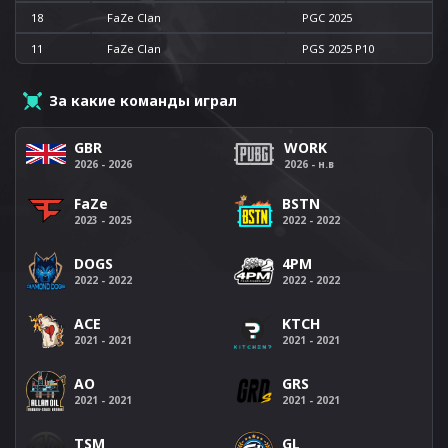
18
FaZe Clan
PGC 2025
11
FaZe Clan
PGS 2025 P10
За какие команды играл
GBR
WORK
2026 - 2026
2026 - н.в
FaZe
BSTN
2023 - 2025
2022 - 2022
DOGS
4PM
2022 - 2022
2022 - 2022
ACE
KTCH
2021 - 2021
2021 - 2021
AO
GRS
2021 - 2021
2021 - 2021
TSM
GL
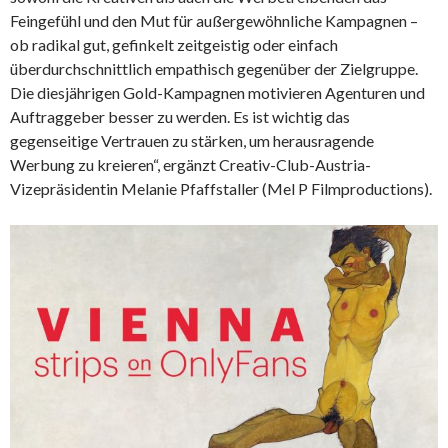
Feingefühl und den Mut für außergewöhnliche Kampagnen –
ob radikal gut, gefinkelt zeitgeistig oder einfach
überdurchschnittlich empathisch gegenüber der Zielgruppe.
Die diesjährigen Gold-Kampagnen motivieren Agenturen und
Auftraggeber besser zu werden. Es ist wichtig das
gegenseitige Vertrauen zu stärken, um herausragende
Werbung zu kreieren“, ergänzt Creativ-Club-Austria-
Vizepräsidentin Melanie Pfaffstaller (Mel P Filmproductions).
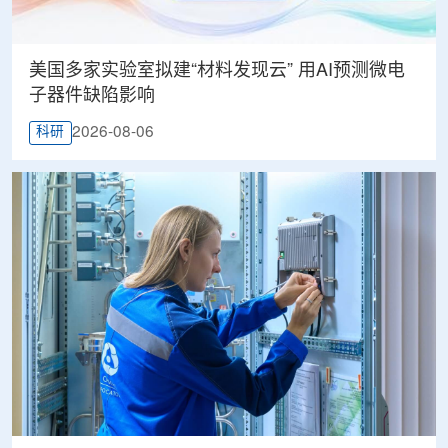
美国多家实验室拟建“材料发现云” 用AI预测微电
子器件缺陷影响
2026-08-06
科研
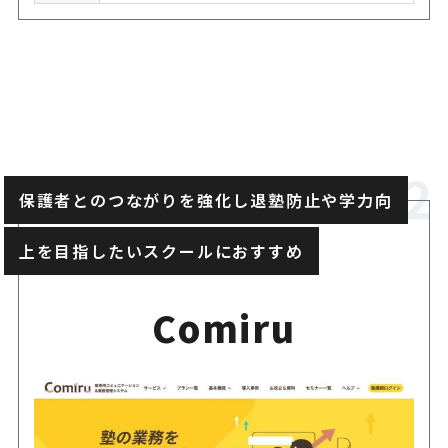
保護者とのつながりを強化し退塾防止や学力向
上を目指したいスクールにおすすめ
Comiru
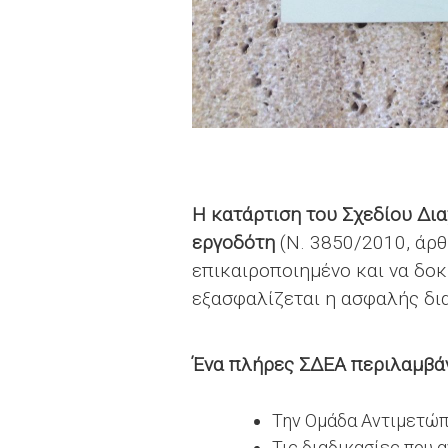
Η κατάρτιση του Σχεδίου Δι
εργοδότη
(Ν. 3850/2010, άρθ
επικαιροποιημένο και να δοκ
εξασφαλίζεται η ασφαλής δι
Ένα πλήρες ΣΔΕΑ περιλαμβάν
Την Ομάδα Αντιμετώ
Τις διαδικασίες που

----------

* **Activity**: Go back to the records above and write them out exactly, without the pictures.

* **Reply to the exercise**:
18
FaZe Clan
PGC 2025
11
FaZe Clan
PGS 2025 P10
За какие команды играл
GBR
WORK
2026 - 2026
2026 - н.в
FaZe
BSTN
2023 - 2025
2022 - 2022
DOGS
4PM
2022 - 2022
2022 - 2022
ACE
KTCH
2021 - 2021
2021 - 2021
AO
GRS
2021 - 2021
2021 - 2021
TSM
GL
Feingefühl und den Mut für außergewöhnliche Kampagnen –
ob radikal gut, gefinkelt zeitgeistig oder einfach
überdurchschnittlich empathisch gegenüber der Zielgruppe.
Die diesjährigen Gold-Kampagnen motivieren Agenturen und
Auftraggeber besser zu werden. Es ist wichtig das
gegenseitige Vertrauen zu stärken, um herausragende
Werbung zu kreieren“, ergänzt Creativ-Club-Austria-
Vizepräsidentin Melanie Pfaffstaller (Mel P Filmproductions).
美国多家实验室拟建“材料发现云” 用AI预测微电
子器件缺陷影响
2026-08-06
科研
保護者とのつながりを強化し退塾防止や学力向
上を目指したいスクールにおすすめ
Comiru
Η κατάρτιση του Σχεδίου Δι
εργοδότη
(Ν. 3850/2010, άρθ
επικαιροποιημένο και να δοκ
εξασφαλίζεται η ασφαλής δι
Ένα πλήρες ΣΔΕΑ περιλαμβάν
Την Ομάδα Αντιμετώ
Τις διαδικασίες που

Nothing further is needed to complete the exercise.